Exercise brief:
Print the lines of the items from the very first line through the line containing "Cómo los árboles aprenden a lidiar", both included, reproducing each one exactly.

Dataset:
BEGIN

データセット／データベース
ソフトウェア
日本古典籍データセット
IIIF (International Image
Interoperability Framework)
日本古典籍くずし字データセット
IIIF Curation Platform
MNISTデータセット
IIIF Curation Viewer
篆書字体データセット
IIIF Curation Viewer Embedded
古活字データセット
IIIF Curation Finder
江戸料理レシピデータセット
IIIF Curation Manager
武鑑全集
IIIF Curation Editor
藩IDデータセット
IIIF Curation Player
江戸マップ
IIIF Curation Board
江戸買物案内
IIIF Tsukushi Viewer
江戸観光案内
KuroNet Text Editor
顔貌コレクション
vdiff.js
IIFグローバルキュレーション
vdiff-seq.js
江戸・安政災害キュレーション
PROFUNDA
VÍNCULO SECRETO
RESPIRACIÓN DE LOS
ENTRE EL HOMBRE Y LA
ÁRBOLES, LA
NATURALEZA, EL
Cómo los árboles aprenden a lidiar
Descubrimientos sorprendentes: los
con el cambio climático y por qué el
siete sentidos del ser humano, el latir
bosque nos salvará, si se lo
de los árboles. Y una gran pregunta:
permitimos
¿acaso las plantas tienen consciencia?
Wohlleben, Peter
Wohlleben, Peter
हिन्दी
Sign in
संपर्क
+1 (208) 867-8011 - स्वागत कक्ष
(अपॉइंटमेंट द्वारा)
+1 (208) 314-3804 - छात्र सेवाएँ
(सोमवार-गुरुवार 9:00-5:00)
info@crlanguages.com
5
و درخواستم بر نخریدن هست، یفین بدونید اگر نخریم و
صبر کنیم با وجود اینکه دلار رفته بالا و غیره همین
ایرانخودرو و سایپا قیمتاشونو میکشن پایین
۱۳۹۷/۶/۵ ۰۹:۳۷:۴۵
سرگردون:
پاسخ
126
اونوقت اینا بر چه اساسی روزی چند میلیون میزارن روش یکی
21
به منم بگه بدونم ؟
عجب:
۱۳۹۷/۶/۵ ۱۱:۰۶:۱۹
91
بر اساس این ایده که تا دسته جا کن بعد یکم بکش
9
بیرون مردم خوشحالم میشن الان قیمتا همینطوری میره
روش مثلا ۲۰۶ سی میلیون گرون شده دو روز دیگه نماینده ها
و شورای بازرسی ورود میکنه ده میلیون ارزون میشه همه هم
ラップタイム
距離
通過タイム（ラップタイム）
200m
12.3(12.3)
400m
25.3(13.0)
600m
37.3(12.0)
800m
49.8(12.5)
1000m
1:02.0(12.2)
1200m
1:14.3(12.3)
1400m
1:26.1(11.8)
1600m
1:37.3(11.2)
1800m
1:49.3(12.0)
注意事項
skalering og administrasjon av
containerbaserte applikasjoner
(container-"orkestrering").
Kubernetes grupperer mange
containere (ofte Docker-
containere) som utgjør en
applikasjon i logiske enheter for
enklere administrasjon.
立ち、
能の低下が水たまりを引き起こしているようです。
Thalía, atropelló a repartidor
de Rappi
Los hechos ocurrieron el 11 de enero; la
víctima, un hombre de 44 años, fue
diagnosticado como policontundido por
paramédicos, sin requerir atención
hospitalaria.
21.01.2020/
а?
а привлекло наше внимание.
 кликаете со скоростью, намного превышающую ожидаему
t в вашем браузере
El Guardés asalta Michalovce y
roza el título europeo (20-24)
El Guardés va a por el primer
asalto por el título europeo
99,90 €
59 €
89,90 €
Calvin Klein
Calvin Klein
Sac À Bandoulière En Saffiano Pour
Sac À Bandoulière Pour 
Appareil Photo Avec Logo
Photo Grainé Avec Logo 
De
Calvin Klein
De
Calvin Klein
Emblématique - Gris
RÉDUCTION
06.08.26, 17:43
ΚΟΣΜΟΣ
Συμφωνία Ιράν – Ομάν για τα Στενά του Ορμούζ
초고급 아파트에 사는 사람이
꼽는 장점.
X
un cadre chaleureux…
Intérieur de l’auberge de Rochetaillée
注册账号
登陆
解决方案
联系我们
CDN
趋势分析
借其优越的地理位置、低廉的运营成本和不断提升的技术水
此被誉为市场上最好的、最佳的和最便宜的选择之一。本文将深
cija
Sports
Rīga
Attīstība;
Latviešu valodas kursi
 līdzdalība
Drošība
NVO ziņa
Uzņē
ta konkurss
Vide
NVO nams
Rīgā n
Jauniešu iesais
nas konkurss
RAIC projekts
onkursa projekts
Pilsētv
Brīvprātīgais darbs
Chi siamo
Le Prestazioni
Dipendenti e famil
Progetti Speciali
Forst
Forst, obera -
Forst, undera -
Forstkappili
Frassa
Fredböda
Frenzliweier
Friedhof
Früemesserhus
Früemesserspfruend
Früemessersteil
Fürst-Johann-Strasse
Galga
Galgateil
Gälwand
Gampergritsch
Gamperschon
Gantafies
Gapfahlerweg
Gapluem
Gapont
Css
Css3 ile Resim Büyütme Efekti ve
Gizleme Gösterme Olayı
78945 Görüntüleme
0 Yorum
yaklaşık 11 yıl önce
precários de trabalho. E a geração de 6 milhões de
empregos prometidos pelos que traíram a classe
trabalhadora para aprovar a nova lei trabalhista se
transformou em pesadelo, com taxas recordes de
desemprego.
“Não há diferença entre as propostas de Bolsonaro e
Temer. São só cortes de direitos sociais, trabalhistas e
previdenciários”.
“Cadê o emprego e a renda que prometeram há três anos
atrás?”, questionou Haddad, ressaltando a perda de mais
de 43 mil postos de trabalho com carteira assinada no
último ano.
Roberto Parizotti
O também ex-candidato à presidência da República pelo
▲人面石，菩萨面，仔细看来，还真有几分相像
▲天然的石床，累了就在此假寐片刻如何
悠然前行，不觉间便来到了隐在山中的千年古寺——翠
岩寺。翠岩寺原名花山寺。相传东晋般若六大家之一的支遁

END

Exercise answer:
データセット／データベース
ソフトウェア
日本古典籍データセット
IIIF (International Image
Interoperability Framework)
日本古典籍くずし字データセット
IIIF Curation Platform
MNISTデータセット
IIIF Curation Viewer
篆書字体データセット
IIIF Curation Viewer Embedded
古活字データセット
IIIF Curation Finder
江戸料理レシピデータセット
IIIF Curation Manager
武鑑全集
IIIF Curation Editor
藩IDデータセット
IIIF Curation Player
江戸マップ
IIIF Curation Board
江戸買物案内
IIIF Tsukushi Viewer
江戸観光案内
KuroNet Text Editor
顔貌コレクション
vdiff.js
IIFグローバルキュレーション
vdiff-seq.js
江戸・安政災害キュレーション
PROFUNDA
VÍNCULO SECRETO
RESPIRACIÓN DE LOS
ENTRE EL HOMBRE Y LA
ÁRBOLES, LA
NATURALEZA, EL
Cómo los árboles aprenden a lidiar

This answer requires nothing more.